Giving vegetables “cool names” like “x-ray vision carrots” is proven to result in more carrots ingested, false advertising or no. We can carve vegetables into “fun” shapes to disguise them as something else. We can offer praise, or resort to begging, insisting, praising, punishing and rewarding. We can worry, fret, fuss, strategize and manipulate. We can make rules.

It’s all like trying to make the goat go into the barn by pushing and pulling rather than giving him a tempting reason to want to go in.

In the mind of a child, it all reinforces what a parent believes: that vegetables, while necessary, are unlovable.
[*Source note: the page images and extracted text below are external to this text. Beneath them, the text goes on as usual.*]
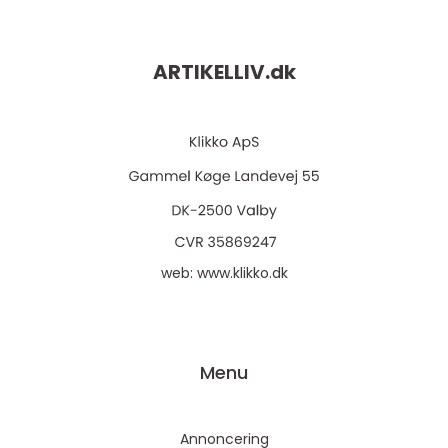
ARTIKELLIV.
dk
web:
www.klikko.dk
Menu
Annoncering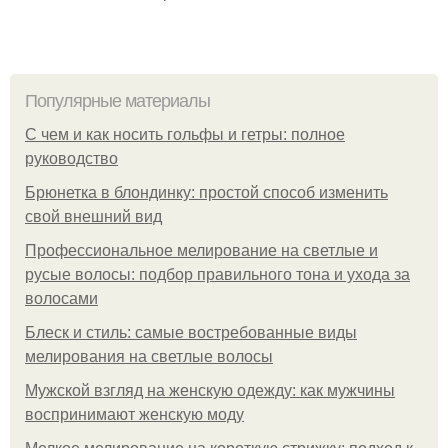
Популярные материалы
С чем и как носить гольфы и гетры: полное
руководство
Брюнетка в блондинку: простой способ изменить
свой внешний вид
Профессиональное мелирование на светлые и
русые волосы: подбор правильного тона и ухода за
волосами
Блеск и стиль: самые востребованные виды
мелирования на светлые волосы
Мужской взгляд на женскую одежду: как мужчины
воспринимают женскую моду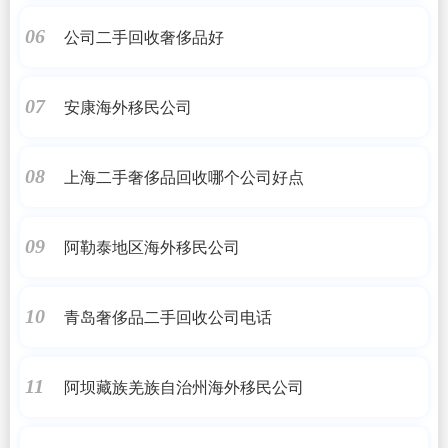
公司二手回收奢侈品好
06
安康海外移民公司
07
上海二手奢侈品回收哪个公司好点
08
阿勒泰地区海外移民公司
09
青岛奢侈品二手回收公司电话
10
阿坝藏族羌族自治州海外移民公司
11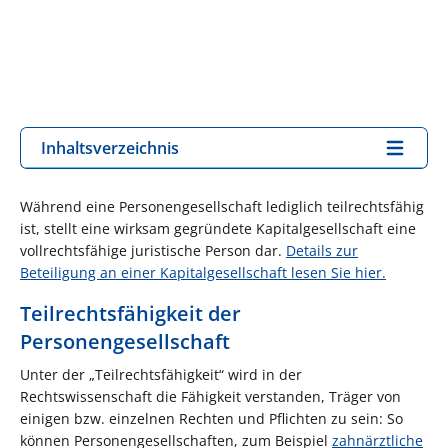
Inhaltsverzeichnis
Während eine Personengesellschaft lediglich teilrechtsfähig
ist, stellt eine wirksam gegründete Kapitalgesellschaft eine
vollrechtsfähige juristische Person dar.
Details zur
Beteiligung an einer Kapitalgesellschaft lesen Sie hier.
Teilrechtsfähigkeit der
Personengesellschaft
Unter der „Teilrechtsfähigkeit“ wird in der
Rechtswissenschaft die Fähigkeit verstanden, Träger von
einigen bzw. einzelnen Rechten und Pflichten zu sein: So
können Personengesellschaften, zum Beispiel
zahnärztliche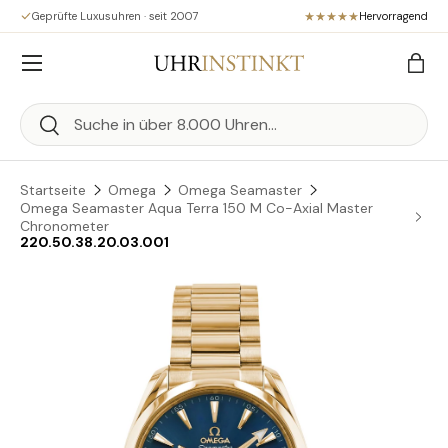
Geprüfte Luxusuhren · seit 2007
Hervorragend
Direkt zum Inhalt
Menü
Eink
Suchen
Suchen
Startseite
Omega
Omega Seamaster
Omega Seamaster Aqua Terra 150 M Co-Axial Master
Chronometer
220.50.38.20.03.001
Zu Produktinformationen springen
Getting kids to eat vegetables has to start with the parents not just eating vegetables but actually liking them themselves. But the first thing conventional wisdom almost entirely overlooks is that vegetables can be delicious. By no means must eating well be joyless. There is an enormous variety of vegetables that many people have never tasted. There are limitless ways to fix them and make them good to eat, far beyond smothering them with cheese or ketchup.

Colorful vegs Find Healthy Foods that You Can Love

Tasty, easy recipes are the first essential tools to making vegetables delicious. It takes a little time but it’s not burdensome. I have made hundreds of new recipes over the years, and have posted some of my best selections on this blog. It’s an adventure of new flavors and discovery that will increase your pleasure in eating and cooking, not deprive you. If you continually add favorite healthy recipes that you enjoy into your repertory you will eventually replace the bad foods with good. No pain and all gain.

Leverage the Appetite

The second powerful tool for getting kids to eat vegetables, also ignored by conventional wisdom, is their appetite. If all there is to eat all the time is good, healthy Real Food, they won’t be able to help wanting it. It’s as strong as the force of gravity. Let them get hungry and present them with something both healthy and tempting. Quit forcing, making an issue of it. Without being the least bit ugly about it, give them no choice. The more you enjoy what you are cooking, the greater the chances your child will pick up on that and be attracted themselves.

It’s as simple as learning to love vegetables yourself to “get kids to eat vegetables.” Your own transformation from fussy to adventuresome will lead the way for their transformation.